— Ecoutez-moi[9], но ведь до моего рождения вы растили та mere, n’est-ce pas?[10] Прошу вас, моя милая няня, расскажите мне о ней, пролейте немного света на столь давние события! Мне не к кому больше обратиться: свидетелей прошлых лет больше не осталось, а те, кто что-нибудь знает, упорно молчат, как по чьему-то велению. Так странно и печально осознавать, что о самом близком человеке знаешь меньше, чем о любом другом из учителей или слуг.
Старушка внимательно и чересчур проницательно всмотрелась в Флорентину, решаясь на нечто важное и необратимое. Слегка поведя плечами, словно освобождаясь от наплывших воспоминаний, и еще больше сощурив старческие глаза, отчего они превратились в тонкие щелочки с расходящимися в стороны глубокими морщинами, она села удобнее в плетеном ротанговом кресле и, взяв в умелые руки почти законченное вязание, мерным тоном начала свой рассказ. Под янтарными солнечными лучами, прорезающими витражное окно, сухая фигурка няни будто подергивалась рябью, отчего весь ее облик представлялся частью старинной истории, уже припорошенной извечной пылью времени.
— Pourquoi pas? Bien sur[11], ты имеешь полное право знать об этом. Не буду утруждать тебя выслушиванием подробностей и моих пространных размышлений: я всего лишь расскажу тебе вкратце семейную историю, ту, которую наблюдала в течение многих десятилетий, а выводы и мнения о ней останутся твоей собственной прерогативой.

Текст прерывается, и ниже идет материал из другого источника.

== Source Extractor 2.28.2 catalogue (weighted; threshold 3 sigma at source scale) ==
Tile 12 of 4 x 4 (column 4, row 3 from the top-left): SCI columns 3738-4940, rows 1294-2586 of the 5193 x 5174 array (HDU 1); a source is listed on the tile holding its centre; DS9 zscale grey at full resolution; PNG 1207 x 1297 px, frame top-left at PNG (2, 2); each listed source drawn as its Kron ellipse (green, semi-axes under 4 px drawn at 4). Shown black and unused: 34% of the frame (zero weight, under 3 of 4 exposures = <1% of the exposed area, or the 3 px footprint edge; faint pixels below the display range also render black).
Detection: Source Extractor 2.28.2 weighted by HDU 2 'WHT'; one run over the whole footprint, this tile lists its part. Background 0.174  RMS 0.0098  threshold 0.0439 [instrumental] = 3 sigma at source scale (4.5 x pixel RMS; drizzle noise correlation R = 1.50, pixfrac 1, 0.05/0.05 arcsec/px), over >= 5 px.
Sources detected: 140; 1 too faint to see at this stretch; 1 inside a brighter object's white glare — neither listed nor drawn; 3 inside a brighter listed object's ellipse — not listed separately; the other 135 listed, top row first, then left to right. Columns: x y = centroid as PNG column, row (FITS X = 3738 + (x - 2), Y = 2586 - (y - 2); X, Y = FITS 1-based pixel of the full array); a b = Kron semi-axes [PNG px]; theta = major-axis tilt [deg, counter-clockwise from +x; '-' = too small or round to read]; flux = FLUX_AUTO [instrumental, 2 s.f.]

Зная свою матушку меланхоличной и глубоко скорбной особой, ты вряд ли сможешь представить, сколь радостным и непоседливым ребенком она была. Да, в то время мы жили в столичном городе, в небольшом родовом особняке недалеко от исторического центра, в почитаемом и уважаемом доме с семьей важной и исключительно аристократичной. Она и в детстве была красивой малюткой, а к возрасту, в котором ты сейчас как раз находишься, расцвела пышным цветом, так что вопрос о замужестве встал с внезапной остротой. Многие семейства желали породниться с прекрасной юной девушкой, да еще с таким завидным наследством и приданым. Но если она и в детстве отличалась сумасбродством и своенравием, то с возрастом эти качества стали лишь сильнее, скрывшись от посторонних глаз покровом лисьей хитрости. Не скрою, мне, как ее гувернантке и наставнице, приходилось особенно тяжело: не раз, во время отчаянных авантюр, я становилась ее невольной соучастницей во всевозможных проделках и всеми силами старалась предотвратить порой неизбежную беду, когда разве что чудо спасало ее девичью честь и доброе имя.
— По вашим словам выходит, что она вела весьма распутный образ жизни, а он никак не подходит по характеру maman. Даже в игривую беззаботную юность сложно вообразить ее такой личностью.